— START OF PASSAGE GIVEN —

THE IMPORTANCE OF PESSIMISM IN FIXED-DATASET POLICY OPTIMIZATION

Abstract

We study worst-case guarantees on the expected return of fixed-dataset policy optimization algorithms. Our core contribution is a unified conceptual and mathematical framework for the study of algorithms in this regime. This analysis reveals that for naïve approaches, the possibility of erroneous value overestimation leads to a difficult-to-satisfy requirement: in order to guarantee that we select a policy which is near-optimal, we may need the dataset to be informative of the value of every policy. To avoid this, algorithms can follow the pessimism principle, which states that we should choose the policy which acts optimally in the worst possible world. We show why pessimistic algorithms can achieve good performance even when the dataset is not informative of every policy, and derive families of algorithms which follow this principle. These theoretical findings are validated by experiments on a tabular gridworld, and deep learning experiments on four MinAtar environments.

— END OF PASSAGE GIVEN —
— START OF SUPPLIED MATERIAL —

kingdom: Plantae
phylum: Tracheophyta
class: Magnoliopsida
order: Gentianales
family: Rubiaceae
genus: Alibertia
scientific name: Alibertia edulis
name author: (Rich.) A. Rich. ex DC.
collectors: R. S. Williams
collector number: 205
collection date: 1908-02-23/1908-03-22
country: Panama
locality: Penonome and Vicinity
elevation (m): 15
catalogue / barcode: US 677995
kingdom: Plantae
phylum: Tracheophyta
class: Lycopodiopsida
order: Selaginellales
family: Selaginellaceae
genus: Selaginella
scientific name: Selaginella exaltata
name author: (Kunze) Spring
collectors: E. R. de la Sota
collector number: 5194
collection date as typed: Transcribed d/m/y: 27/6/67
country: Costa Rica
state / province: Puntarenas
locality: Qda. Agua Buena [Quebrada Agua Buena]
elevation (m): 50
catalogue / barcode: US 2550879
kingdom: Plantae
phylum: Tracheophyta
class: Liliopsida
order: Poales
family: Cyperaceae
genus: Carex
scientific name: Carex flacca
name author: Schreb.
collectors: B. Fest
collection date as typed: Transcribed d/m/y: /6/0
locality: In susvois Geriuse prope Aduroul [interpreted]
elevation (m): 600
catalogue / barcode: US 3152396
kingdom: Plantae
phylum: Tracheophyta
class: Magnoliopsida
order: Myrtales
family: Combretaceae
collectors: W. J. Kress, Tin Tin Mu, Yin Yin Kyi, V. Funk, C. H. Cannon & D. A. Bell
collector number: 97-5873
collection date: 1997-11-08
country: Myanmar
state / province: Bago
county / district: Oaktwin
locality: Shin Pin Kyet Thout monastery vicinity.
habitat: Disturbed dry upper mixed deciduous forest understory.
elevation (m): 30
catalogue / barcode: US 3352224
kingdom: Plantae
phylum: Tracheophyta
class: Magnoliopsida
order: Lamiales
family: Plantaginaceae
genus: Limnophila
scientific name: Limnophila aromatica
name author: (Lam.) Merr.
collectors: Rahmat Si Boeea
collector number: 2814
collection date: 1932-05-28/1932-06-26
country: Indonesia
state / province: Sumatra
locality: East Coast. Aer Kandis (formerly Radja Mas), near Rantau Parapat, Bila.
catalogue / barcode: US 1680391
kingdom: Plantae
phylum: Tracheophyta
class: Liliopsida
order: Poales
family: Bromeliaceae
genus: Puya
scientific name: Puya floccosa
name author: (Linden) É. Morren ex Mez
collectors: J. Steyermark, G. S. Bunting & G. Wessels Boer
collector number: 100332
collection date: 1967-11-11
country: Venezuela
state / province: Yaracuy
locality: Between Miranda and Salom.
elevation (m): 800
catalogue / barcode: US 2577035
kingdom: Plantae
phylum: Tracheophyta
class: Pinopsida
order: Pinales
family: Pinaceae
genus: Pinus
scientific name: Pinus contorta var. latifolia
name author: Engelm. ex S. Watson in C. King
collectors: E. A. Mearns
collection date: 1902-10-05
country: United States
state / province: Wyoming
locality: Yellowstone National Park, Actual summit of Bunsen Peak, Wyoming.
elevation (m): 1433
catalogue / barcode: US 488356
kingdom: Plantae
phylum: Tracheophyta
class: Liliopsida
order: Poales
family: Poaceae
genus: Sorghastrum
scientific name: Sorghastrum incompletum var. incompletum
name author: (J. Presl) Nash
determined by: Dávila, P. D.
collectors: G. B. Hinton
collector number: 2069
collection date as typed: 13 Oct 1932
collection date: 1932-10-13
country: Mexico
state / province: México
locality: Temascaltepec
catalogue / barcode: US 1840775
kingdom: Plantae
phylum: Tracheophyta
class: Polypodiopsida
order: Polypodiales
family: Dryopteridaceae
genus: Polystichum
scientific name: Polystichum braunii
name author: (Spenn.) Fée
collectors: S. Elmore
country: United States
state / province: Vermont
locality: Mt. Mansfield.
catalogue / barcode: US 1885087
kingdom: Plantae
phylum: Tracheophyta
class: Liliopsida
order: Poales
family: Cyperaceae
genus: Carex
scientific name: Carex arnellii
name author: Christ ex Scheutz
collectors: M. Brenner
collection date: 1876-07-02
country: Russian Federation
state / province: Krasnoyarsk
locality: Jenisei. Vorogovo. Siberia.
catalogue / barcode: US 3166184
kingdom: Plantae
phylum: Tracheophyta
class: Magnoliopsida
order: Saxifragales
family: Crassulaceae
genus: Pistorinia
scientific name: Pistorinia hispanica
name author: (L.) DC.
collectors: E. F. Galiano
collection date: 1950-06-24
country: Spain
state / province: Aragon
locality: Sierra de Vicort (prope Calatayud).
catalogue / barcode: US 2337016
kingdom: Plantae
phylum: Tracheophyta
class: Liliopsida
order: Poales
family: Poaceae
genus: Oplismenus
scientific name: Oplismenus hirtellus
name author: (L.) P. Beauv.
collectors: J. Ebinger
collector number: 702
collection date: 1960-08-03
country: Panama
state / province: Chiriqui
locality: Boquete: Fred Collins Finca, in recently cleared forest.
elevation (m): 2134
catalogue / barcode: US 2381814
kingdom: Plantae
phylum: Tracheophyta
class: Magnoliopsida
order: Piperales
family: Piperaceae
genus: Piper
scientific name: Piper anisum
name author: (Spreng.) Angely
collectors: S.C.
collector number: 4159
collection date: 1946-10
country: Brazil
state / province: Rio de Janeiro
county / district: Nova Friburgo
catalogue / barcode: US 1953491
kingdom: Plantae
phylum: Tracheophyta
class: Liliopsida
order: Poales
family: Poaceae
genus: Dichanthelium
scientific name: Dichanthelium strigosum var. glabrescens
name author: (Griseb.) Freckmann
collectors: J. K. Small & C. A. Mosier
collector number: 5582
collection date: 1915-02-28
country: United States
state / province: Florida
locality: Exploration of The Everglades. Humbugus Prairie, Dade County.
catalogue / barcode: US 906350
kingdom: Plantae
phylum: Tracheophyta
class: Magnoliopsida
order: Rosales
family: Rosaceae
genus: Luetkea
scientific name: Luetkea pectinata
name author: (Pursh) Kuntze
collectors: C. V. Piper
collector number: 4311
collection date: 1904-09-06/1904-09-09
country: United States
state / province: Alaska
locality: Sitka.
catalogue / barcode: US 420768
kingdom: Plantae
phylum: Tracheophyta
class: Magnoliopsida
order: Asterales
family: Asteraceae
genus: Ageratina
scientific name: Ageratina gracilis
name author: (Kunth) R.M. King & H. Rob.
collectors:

— END OF SUPPLIED MATERIAL —

§ **WHAT YOU HAVE TO DO**:
Quote every sentence of the abstract above whose first word is "We" or "Our".

§ **SOLUTION BELOW**:
- We study worst-case guarantees on the expected return of fixed-dataset policy optimization algorithms.
- Our core contribution is a unified conceptual and mathematical framework for the study of algorithms in this regime.
- We show why pessimistic algorithms can achieve good performance even when the dataset is not informative of every policy, and derive families of algorithms which follow this principle.